Artist, educator and social thinker John Ruskin dedicated his life to the pursuit of knowledge and this exhibition at Two Temple Place celebrates the legacy and modern-day relevance of his vision. It combines more than 190 paintings, drawings and plaster casts, and metal work, to show how Ruskin’s attitude to aesthetic beauty shaped his extreme views on society and culture.

Two Temple Place, January 26 - April 22,

Bill Viola / Michelangelo

This exhibition brings together two artists who were born centuries apart but who both demonstrate a strong emotional core in their work. Some of Michelangelo’s most profound works will be on display including his drawings of the Crucifixion and his only marble sculpture in the UK. They will stand alongside 12 major installations spanning video artist Viola’s entire career. Despite their very different mediums, the show promises to reveal the similarities between the two, as their works delve into the cycle of life.

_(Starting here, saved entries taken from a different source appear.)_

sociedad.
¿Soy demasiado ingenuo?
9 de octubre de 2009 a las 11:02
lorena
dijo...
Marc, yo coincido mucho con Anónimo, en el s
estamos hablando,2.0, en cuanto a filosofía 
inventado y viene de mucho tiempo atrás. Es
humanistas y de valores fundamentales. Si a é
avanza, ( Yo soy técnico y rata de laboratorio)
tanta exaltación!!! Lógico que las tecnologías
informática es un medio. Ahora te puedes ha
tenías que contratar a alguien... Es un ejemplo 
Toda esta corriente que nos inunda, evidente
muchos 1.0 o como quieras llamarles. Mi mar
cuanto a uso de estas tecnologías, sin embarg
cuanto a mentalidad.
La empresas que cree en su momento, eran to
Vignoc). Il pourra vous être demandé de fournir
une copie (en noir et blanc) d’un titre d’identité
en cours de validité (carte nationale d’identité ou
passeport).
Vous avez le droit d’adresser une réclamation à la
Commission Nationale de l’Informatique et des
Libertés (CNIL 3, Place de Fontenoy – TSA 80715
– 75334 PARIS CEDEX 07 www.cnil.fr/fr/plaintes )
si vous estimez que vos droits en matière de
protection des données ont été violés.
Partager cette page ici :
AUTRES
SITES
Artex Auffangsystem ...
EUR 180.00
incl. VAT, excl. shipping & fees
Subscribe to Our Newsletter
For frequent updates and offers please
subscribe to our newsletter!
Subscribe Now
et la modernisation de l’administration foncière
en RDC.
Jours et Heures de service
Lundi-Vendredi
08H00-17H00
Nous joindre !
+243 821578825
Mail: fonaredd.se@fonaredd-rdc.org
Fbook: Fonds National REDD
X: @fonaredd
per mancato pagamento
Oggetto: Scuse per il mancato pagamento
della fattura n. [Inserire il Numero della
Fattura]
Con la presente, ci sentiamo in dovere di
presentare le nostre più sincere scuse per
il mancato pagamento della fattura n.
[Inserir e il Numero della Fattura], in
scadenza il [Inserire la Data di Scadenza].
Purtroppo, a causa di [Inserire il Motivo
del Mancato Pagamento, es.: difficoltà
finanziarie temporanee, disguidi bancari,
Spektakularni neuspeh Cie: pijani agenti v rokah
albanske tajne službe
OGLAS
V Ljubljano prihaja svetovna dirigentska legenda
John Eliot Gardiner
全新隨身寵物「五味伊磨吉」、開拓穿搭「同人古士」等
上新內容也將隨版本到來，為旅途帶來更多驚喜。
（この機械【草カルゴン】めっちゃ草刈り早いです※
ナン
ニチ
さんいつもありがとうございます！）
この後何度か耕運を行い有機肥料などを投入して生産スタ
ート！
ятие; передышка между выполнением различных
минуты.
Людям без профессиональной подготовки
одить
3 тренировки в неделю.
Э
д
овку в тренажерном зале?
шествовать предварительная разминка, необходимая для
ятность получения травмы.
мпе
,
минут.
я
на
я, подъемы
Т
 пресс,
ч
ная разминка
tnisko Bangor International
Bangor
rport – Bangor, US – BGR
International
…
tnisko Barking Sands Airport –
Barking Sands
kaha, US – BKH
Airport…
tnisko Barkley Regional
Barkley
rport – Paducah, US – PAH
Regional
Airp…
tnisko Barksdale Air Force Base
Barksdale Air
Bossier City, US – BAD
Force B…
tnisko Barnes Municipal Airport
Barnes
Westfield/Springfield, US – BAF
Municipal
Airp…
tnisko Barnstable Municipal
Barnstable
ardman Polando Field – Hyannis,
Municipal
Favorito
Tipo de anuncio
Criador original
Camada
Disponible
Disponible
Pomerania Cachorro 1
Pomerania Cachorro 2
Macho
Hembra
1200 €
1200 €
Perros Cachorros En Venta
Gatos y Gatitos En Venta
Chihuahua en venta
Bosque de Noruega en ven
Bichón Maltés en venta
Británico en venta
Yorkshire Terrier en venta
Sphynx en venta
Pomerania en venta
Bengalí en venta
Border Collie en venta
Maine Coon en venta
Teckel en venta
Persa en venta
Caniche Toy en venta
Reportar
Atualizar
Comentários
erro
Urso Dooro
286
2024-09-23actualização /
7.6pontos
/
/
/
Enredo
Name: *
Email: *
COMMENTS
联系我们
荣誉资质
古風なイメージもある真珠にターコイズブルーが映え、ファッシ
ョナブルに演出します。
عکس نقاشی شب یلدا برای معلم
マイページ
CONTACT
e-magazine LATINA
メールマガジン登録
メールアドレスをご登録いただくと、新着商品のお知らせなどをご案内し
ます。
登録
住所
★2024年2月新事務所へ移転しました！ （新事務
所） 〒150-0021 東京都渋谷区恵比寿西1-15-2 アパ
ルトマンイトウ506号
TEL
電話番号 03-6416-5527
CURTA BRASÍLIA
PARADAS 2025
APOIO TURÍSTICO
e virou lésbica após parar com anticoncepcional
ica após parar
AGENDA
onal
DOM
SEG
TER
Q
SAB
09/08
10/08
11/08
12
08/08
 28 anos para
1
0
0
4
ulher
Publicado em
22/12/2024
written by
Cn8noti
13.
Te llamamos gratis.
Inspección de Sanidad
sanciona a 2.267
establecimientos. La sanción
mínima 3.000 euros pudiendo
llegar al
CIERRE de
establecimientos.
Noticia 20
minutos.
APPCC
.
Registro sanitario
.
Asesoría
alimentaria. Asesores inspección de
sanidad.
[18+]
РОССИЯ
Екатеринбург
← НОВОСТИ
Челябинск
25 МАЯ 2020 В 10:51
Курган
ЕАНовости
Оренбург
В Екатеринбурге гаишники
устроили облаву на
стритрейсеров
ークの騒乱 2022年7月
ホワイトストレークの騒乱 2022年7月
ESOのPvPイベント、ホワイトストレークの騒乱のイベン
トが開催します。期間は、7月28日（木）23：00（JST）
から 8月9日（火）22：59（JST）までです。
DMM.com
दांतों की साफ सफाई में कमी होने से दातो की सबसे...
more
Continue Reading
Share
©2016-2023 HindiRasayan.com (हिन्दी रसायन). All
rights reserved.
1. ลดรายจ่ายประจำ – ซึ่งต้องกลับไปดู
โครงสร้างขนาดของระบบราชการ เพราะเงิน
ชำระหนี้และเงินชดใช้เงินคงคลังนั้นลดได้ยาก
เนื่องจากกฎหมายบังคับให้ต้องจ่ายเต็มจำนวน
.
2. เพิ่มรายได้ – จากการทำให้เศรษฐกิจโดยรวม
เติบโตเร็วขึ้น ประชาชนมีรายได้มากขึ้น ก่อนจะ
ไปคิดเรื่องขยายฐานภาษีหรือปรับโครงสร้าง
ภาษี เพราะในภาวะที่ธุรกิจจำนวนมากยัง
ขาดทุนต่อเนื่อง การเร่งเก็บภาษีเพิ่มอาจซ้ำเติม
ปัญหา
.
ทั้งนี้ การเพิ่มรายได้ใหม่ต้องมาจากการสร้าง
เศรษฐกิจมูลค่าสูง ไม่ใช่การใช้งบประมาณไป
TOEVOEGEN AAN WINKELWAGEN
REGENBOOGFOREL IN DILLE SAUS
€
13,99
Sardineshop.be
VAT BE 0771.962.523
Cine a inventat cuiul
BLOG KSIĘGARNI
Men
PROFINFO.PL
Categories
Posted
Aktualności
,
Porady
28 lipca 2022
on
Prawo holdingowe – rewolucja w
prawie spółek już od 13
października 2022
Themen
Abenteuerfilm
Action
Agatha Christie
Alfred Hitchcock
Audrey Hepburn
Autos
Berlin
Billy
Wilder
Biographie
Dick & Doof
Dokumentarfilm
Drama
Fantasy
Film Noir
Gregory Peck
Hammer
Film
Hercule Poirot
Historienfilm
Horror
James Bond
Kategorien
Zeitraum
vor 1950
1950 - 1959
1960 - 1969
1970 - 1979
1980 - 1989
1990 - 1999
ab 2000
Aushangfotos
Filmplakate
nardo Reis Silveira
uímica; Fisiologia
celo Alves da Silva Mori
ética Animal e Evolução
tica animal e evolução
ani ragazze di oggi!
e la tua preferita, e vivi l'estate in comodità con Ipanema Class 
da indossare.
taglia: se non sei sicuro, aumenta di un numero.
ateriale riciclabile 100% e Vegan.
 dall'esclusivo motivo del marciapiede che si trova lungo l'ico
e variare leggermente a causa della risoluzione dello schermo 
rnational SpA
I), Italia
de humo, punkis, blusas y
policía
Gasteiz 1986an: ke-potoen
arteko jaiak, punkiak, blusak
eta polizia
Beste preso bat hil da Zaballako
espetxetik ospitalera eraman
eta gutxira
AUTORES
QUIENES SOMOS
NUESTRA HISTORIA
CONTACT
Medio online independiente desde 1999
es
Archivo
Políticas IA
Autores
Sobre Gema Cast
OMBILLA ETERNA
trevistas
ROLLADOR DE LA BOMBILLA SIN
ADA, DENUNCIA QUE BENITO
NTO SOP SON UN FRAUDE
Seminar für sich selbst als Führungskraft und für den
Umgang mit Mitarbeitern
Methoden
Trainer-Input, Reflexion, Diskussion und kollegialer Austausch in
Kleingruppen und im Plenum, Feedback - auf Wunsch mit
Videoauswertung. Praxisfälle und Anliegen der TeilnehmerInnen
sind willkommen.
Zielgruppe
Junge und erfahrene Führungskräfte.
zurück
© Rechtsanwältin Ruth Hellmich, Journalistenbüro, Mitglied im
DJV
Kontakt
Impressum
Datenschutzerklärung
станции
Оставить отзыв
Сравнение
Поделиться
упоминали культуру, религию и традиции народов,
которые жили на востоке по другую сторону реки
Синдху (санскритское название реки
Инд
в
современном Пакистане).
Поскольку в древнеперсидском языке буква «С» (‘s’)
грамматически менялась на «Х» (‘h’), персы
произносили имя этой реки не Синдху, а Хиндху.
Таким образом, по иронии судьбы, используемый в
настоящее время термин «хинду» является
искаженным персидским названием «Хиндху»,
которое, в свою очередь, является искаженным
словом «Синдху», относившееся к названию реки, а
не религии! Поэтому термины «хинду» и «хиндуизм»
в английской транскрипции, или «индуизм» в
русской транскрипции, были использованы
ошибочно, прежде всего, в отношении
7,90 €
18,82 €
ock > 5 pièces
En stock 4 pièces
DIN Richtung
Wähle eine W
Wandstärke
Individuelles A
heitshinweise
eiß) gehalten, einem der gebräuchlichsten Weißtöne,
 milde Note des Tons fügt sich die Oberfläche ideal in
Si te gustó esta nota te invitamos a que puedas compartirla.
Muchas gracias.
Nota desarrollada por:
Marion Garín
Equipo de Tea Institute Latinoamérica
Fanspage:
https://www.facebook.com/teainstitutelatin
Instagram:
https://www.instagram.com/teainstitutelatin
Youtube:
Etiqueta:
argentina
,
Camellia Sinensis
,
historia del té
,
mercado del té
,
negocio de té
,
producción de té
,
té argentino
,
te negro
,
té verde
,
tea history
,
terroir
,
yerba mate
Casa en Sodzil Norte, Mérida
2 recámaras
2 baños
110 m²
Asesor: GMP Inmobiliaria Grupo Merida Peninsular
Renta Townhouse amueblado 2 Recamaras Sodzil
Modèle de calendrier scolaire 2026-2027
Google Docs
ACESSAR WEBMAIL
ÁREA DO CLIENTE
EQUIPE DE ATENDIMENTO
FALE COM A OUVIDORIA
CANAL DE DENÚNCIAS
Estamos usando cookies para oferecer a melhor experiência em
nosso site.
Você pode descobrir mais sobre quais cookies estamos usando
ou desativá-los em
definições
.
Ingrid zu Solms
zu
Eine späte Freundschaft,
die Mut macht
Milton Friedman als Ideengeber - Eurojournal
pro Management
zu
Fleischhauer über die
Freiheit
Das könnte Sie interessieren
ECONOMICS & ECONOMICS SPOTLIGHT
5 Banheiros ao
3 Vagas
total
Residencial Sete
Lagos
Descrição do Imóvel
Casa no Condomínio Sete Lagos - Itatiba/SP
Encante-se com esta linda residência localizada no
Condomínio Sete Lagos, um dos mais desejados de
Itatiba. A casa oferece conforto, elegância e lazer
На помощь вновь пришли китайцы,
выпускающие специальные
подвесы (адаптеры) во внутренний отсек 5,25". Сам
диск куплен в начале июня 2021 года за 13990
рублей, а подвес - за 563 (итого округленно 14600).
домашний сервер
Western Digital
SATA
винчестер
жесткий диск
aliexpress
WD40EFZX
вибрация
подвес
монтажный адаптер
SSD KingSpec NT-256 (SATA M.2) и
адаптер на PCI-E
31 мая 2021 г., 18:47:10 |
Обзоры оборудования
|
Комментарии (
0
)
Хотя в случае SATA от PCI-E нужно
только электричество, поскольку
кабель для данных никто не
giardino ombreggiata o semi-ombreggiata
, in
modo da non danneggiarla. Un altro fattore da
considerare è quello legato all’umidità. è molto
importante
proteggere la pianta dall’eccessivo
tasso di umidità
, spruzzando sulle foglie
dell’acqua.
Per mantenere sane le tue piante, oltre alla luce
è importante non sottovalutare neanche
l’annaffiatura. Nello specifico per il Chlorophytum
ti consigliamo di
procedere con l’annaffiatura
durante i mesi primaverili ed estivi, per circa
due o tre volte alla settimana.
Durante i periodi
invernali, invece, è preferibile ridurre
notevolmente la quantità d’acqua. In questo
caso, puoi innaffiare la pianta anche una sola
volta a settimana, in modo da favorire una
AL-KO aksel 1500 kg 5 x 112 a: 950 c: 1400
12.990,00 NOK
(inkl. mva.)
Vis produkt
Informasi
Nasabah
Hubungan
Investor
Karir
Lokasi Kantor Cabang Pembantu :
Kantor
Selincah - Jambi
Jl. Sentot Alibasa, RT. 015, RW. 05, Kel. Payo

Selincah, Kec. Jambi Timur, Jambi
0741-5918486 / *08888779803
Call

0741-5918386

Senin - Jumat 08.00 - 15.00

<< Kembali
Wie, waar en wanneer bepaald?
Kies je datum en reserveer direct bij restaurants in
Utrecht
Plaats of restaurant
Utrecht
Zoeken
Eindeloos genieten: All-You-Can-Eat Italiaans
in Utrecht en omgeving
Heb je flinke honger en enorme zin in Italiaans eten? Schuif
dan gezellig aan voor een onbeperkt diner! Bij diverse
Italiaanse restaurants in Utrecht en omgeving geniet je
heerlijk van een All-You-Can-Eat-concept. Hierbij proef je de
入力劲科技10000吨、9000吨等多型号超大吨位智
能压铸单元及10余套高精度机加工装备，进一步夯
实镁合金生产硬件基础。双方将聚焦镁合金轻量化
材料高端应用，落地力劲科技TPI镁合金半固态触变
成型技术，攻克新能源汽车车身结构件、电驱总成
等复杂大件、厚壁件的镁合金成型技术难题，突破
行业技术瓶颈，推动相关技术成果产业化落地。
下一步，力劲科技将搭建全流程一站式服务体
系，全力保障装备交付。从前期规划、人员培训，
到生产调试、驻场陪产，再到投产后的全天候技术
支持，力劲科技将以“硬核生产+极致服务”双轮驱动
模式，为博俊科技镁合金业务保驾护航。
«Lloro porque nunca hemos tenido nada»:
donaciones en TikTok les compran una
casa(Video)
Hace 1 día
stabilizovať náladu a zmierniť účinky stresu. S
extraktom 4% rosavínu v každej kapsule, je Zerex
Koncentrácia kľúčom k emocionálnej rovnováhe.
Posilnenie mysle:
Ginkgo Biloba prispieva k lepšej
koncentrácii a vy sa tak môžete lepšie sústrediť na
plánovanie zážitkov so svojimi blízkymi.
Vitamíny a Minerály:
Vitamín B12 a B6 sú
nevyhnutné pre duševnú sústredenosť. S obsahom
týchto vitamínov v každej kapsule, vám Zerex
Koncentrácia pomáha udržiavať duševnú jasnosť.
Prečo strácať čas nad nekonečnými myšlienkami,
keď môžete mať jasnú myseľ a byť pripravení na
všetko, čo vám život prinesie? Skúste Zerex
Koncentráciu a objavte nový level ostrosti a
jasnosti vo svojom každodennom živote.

Royal Academy of Arts, January 26 - March 31,

Grace Wales Bonner

This month-long multisensory installation by fashion designer Grace Wales Bonner is broadly based around a series of "shrines" created by Kapwani Kiwanga, Eric N. Mack, Paul Mpagi Sepuya and Wales Bonner herself. Themes of mysticism, spirituality and African-American aesthetics are referred to in the exhibition, all of which foreshadow Wales Bonner's upcoming 2019 clothing collection.

Serpentine Galleries, January 19 - February 16,

Aleksandra Mir

Aleksandra Mir is welcoming in 2019 by plastering Southbank Centre’s Hayward Gallery with old American newspaper covers that depict Donald Trump in the years before he was made president. Famous for her socio-political art, Mir uses front covers from the New York Daily News and New York Post, where each headline relates to Trump's business dealings, political aspirations or personal life. Fundamentally the exhibition shines a light on the attitudes and biases of the tabloid press as well as exploring what makes a good story.

Southbank Centre, January 7 - February 7,

A Solar Umbrella

If you're not a fan of repetition, this exhibition is probably not one for you. Eight established and emerging artists, Asaki Kan, Katherine Lubar, Nick Dawes, Jo Marshall, Andy Harper, Shane Bradford, Ivan Benitez and Sarah Mizer respond to the theme in their own unique form, from light refraction exhibits to oil paintings.

Gallery 46, January 17 - February 14,

Modern Couples: Art, Intimacy and the Avant-garde

This major exhibition explores creative relationships across painting, sculpture, photography, design and literature, and features some of the biggest names in modern art, including Pablo Picasso, Salvador Dalí and Frida Kahlo.

Barbican, until January 27,

100 Figures: The Unseen Art of Quentin Blake

Quentin Blake is best-known for bringing Roald Dahl's characters to life through illustration but this House of Illustration exhibition explores his work as a figurative artist. What’s more, it features 100 never-before-seen works created from the 1950s up to modern day.